The curse of 39, also referred to as triakontenneaphobia, is the fear of the number 39. In some parts of Afghanistan, the number is considered to be cursed or a badge of shame as it is purportedly linked with curse, shame, and prostitution.
Further information: Prostitution in Afghanistan
The origin of the superstition is unclear, but it has widely been claimed to have been associated with a pimp, allegedly living in the western city of Herat, who was nicknamed "39" after the registration plate of his expensive car and the number of his apartment. The number is said to translate into morda-gow (literally meaning "dead cow") which is a well-known slang term for a pimp. Others have blamed corrupt police officials for spreading the rumour in order to charge between $200–500 to change a "39" plate.
Officials have, in turn, blamed car dealers and "those who work for the mafia [who] started the rumours about 39 so they could buy cars with 39 plates cheaper and sell them back for higher prices after changing the plates", according to Abdul Qader Samoonwal of Kabul's Traffic and License Registration department.
Vehicle registration plates incorporating the number 39 are seen as so undesirable that vehicles bearing the numerals are said to be virtually unsellable in the capital, Kabul. The drivers of such vehicles have reported receiving abuse, derision, and other unwanted attention from pedestrians and other drivers, and some have had their registration plates altered to disguise the numbers. The issue caused particular problems in Kabul after the Persian New Year of March 2011, when the government started to issue registration plates beginning with 39. Despite the threat of penalties, many drivers refused to register their cars while the number 39 still appeared on them. Drivers with license plates containing the digit 39 have reported receiving nicknames such as "Colonel 39". Cellphone owners have encountered similar problems, forcing them to hide their caller ID or switch their numbers altogether. Some 39-year-old Afghans refer to themselves as being "one less than 40" or "one year to 40" (Pashto: یک کم چهل, romanized: yak kam chehl).
During the 2010 Afghan parliamentary election; two people were killed when the guards of the candidate Mullah Tarakhil opened fire on civilians after a traffic accident, said to have been in reaction to people taunting the Tarakhil because he was listed 39th on the ballot.
Afghan government officials and numerologists have tried to scotch the claims about 39, though with little success. General Assadullah, the head of the traffic department in Kabul, described the problem as "nonsense" as 39 is "just a number". He noted that there is no religious prohibition against the number and his department has sought to reassure the public by noting where Muslims can find the number 39 in the Quran and even publishing a formula by which the number can be derived from the name "Allah".
Sediq Afghan, a famous numerologist, has likewise complained that people "only see the negative side" of the number and has called it "a sickness for Afghans". He told television viewers that associating the number with pimps "is a sin because 57 Suras from our Quran contain the number 39." The popular television satire show Danger Bell highlighted the issue but only succeeded in publicising it even further.

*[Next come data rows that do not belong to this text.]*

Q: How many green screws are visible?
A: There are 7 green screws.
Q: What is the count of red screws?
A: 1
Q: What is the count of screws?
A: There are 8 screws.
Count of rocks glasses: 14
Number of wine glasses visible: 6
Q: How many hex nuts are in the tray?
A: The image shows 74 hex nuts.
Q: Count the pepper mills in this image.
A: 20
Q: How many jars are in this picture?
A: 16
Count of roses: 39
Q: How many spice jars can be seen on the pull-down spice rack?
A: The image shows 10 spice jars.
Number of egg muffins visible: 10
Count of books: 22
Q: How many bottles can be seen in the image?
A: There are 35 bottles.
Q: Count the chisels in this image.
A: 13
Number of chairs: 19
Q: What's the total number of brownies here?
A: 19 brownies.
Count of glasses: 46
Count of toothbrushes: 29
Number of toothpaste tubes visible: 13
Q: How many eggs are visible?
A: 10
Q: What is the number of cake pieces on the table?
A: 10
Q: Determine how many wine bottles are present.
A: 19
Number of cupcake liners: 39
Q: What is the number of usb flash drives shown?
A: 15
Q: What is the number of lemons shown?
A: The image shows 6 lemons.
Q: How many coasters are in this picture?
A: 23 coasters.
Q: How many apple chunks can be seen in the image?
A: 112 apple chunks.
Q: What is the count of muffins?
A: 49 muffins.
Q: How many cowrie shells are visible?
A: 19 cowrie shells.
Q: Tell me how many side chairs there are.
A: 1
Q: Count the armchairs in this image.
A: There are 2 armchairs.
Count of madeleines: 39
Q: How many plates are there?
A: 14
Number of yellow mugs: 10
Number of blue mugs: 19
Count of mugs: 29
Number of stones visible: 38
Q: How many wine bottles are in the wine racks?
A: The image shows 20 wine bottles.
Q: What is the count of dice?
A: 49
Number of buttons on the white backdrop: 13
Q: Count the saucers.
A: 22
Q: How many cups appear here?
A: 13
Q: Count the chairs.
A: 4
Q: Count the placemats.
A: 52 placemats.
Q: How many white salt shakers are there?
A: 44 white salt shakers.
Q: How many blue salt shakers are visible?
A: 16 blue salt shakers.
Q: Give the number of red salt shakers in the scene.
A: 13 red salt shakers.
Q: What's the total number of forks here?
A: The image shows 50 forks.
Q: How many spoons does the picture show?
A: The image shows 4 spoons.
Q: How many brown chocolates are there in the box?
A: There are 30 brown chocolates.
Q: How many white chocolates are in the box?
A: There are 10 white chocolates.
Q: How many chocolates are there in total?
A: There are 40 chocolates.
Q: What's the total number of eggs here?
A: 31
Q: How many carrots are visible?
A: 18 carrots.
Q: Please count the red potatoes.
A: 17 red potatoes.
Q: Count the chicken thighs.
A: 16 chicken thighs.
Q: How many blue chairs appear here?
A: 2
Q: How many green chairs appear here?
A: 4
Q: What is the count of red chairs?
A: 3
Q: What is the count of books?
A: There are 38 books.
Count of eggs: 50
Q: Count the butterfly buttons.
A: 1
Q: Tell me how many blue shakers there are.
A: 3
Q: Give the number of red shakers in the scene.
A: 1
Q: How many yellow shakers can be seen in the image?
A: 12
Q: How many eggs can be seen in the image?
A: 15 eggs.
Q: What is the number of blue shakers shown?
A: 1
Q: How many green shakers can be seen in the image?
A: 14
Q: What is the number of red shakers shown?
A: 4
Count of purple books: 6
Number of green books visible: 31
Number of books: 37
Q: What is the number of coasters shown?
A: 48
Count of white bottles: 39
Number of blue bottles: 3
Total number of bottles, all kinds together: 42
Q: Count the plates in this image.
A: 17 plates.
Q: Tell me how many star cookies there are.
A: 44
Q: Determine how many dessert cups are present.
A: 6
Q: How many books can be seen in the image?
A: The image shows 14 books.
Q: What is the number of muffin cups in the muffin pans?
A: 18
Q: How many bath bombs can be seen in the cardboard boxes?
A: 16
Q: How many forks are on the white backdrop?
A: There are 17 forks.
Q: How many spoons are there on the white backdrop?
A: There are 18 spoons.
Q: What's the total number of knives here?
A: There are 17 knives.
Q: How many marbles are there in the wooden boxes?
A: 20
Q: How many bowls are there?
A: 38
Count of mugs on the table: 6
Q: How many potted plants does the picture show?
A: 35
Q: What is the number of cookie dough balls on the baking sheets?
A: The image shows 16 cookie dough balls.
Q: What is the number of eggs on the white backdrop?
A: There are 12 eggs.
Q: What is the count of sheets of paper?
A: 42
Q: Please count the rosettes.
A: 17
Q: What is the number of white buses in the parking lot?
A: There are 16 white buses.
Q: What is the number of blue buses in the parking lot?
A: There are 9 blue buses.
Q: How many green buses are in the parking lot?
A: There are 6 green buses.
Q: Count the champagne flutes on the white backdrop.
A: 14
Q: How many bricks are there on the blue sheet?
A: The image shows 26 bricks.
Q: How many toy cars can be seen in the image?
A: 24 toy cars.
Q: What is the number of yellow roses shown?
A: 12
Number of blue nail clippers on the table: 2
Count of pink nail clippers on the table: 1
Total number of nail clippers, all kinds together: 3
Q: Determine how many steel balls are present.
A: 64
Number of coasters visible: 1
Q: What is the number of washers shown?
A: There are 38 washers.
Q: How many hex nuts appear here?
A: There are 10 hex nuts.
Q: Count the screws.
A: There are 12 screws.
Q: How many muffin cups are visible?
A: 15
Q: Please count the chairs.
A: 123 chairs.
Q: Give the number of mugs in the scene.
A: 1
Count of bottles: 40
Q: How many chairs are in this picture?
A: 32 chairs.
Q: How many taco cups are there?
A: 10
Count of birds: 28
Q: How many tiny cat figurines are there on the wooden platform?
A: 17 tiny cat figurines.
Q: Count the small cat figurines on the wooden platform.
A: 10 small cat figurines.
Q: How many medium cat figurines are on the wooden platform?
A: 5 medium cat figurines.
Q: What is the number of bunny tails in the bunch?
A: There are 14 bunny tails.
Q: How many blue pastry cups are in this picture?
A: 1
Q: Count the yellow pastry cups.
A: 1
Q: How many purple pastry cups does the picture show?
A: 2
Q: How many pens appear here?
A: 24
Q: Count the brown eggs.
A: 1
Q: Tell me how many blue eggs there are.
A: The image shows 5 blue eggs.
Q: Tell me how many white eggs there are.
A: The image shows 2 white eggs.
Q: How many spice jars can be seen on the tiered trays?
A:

Some car dealers have been able to profit from it, as the problem exists mainly in Kabul; one dealer told The Wall Street Journal that he "could knock several thousand dollars off the purchase price of a car in Kabul with 39 on its plate and then turn around to sell it for a profit in the surrounding provinces."
Owners of vehicles with "39" on their registration plates have sought to fix the problem themselves. Many have "edited" their own plates by painting or taping over the offending digits or altering them to make the number 3 look like an 8, or even covering over the entire plate. One driver told NPR: "I have no choice but to drive this car since I earn my living working here. But I have to cover the 39 plates with a blue sheet. I do this to protect the dignity of this organization and also of myself."